Paris berharap  akan bisa meyakinkan Berlin yang memperkuat bantuan keuangan kepada pasukan  perbatasan Frontex dari Uni Eropa, mempercepat pembentukan pusat-pusat pemecahan masalah migran di Afrika. Namun, tampaknya ruang politik untuk bertindak dari Kanselir Jerman, Angela Merkel juga sedang  menyempit.  Sekarang, Kanselir Angela Merkel dan Menteri Dalam Negeri Horst Seehofer yang sekaligus adalah pemimpin Partai Uni Sosial Kristen (CSU) sedang bererselisih tentang  kebijakan migran, sehingga  menciptakan bahaya  tidak kecil  bagi persekutan besar yang berkuasa yang mudah runtuh di Jerman antara CDU/CSU dan Partai Sosial Demokratik  (SPD). Pada saat Kanselir Angela Merkel berhaluan mengusahakan satu solusi di tingkat seluruh Eropa bagi kaum migran ilegal pada  KTT yang dijadwalkan akan diadakan dari 28 sampai 29 Juni ini,  maka  Menteri Dalam Negeri Jerman, Horst Seehofer ingin memperketat kontrol terhadap garis perbatasan Jerman dan menolak  penerimaan kaum migran ilegal.

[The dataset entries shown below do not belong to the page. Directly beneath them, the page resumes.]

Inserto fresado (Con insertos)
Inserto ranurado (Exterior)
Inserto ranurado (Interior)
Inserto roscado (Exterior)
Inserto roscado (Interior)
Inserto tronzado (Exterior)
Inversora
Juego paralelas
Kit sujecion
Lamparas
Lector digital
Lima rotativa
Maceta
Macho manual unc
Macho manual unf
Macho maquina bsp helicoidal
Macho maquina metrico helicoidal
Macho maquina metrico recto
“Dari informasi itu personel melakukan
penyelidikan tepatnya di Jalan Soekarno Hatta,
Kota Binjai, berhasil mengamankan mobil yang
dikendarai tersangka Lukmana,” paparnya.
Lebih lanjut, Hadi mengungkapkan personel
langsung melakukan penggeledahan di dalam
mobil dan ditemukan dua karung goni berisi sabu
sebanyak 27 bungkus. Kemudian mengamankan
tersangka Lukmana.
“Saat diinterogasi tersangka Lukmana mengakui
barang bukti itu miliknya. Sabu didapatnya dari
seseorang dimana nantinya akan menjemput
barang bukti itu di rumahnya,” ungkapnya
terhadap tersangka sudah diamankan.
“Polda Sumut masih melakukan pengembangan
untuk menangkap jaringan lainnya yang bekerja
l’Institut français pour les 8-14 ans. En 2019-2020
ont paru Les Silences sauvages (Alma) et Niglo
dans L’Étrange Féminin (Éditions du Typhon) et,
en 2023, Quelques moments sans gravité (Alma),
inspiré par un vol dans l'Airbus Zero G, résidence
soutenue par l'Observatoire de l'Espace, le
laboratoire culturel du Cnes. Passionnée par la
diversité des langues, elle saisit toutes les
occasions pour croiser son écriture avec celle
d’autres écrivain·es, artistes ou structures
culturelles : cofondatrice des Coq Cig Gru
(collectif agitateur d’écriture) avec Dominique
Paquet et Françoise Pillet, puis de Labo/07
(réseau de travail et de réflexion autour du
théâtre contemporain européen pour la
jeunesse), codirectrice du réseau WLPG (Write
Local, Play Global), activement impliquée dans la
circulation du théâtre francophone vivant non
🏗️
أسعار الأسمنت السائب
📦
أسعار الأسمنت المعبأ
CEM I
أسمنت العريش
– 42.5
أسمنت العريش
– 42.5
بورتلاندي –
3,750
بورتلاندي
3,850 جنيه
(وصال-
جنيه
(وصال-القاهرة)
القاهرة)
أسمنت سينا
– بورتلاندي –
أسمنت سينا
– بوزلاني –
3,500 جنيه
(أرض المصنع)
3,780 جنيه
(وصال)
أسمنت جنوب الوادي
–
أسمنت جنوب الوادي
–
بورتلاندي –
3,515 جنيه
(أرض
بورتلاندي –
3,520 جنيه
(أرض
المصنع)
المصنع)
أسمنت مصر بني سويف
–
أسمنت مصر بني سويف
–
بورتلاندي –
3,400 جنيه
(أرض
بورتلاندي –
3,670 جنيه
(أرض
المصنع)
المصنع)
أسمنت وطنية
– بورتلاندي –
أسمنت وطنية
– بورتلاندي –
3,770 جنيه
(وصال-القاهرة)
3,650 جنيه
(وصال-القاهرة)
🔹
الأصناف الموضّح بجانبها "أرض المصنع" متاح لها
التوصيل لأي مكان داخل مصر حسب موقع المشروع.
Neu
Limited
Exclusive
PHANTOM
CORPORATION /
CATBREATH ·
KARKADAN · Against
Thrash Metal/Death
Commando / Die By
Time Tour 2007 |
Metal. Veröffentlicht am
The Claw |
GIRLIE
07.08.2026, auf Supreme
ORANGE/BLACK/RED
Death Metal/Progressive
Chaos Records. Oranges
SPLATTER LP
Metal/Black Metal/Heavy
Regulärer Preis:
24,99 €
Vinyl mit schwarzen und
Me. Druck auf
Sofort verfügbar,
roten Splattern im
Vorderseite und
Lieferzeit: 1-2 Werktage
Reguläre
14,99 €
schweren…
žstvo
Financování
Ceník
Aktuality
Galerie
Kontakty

Pada awal bulan ini, Kanselir Angela Merkel mendukung seruan Presiden Perancis, Emmanuel Macron tentang pembentukan satu dana investasi untuk membantu negara-negara Eropa yang lebih miskin di bidang-bidang seperti ilmu pengetahuan, teknologi dan pembaruan. Namun, sekarang tetap belum jelas beberapa jumlahnya dana ini karena Jerman tetap belum  menerima angka senilai miliaran Euro yang diajukan oleh Perancis.

Masalah migran tetap menyelubungkan bayang hitam terhadap  Uni Eropa.

Pada kenyataan-nya,  selama  hampir 3 tahun ini sejak krisis migran meledak di Eropa pada tahun 2015, Uni Eropa telah mengadakan perundingan untuk mengusahakan satu politik umum tentang kaum migran, namun tidak memberikan hasil yang menggembirakan. Upaya-upaya keras untuk membongkar sumbu ledak dari  krisis  yang bersangkutan dengan  masalah migran belum sampai ke sasaran karena  masalah alokasi migran masih menimbulkan perselisihan. Misalnya Italia dan Malta baru-baru ini menolak kapal pertolongan yang membawa 600 orang migran lebih berlabuh di pelabuhan-nya. Pada latar belakang itu, bisa dilihat bahwa panorama persatuan Uni Eropa belum ada tambahan warna cerah. Apakah pemecahan atas perselisihan-perselisihan mendalam yang selama ini telah memecah-belah negara-negara anggota Uni Eropa sejak hari awal krisis  migran  pada tahun 2015  bisa diatasi pada KTT Uni Eropa yang akan diadakan pada akhir bulan ini, hal ini masih menunggu negara-negara lokomotif Uni Eropa seperti Perancis, Jerman dan Italia untuk menuju ke satu permufakatan bersama bagi seluruh blok ini.